**** Given records

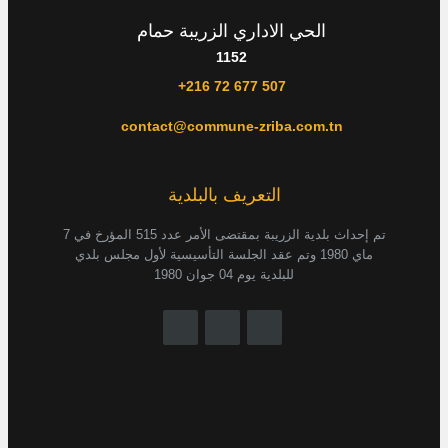
الحي الاداري الزريبة حمام
1152
+216 72 677 507
contact@commune-zriba.com.tn
التعريف بالبلدية
تم إحداث بلدية الزريبة بمقتضى الأمر عدد 515 المؤرخ في 7
ماي 1980 وتم عقد الجلسة التأسيسية لأول مجلس بلدي
للبلدية يوم 04 جوان 1980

********

* What is required *
Reproduce the lines above verbatim, leaving out the picture.

* Reply to the exercise *
الحي الاداري الزريبة حمام
1152
+216 72 677 507
contact@commune-zriba.com.tn
التعريف بالبلدية
تم إحداث بلدية الزريبة بمقتضى الأمر عدد 515 المؤرخ في 7
ماي 1980 وتم عقد الجلسة التأسيسية لأول مجلس بلدي
للبلدية يوم 04 جوان 1980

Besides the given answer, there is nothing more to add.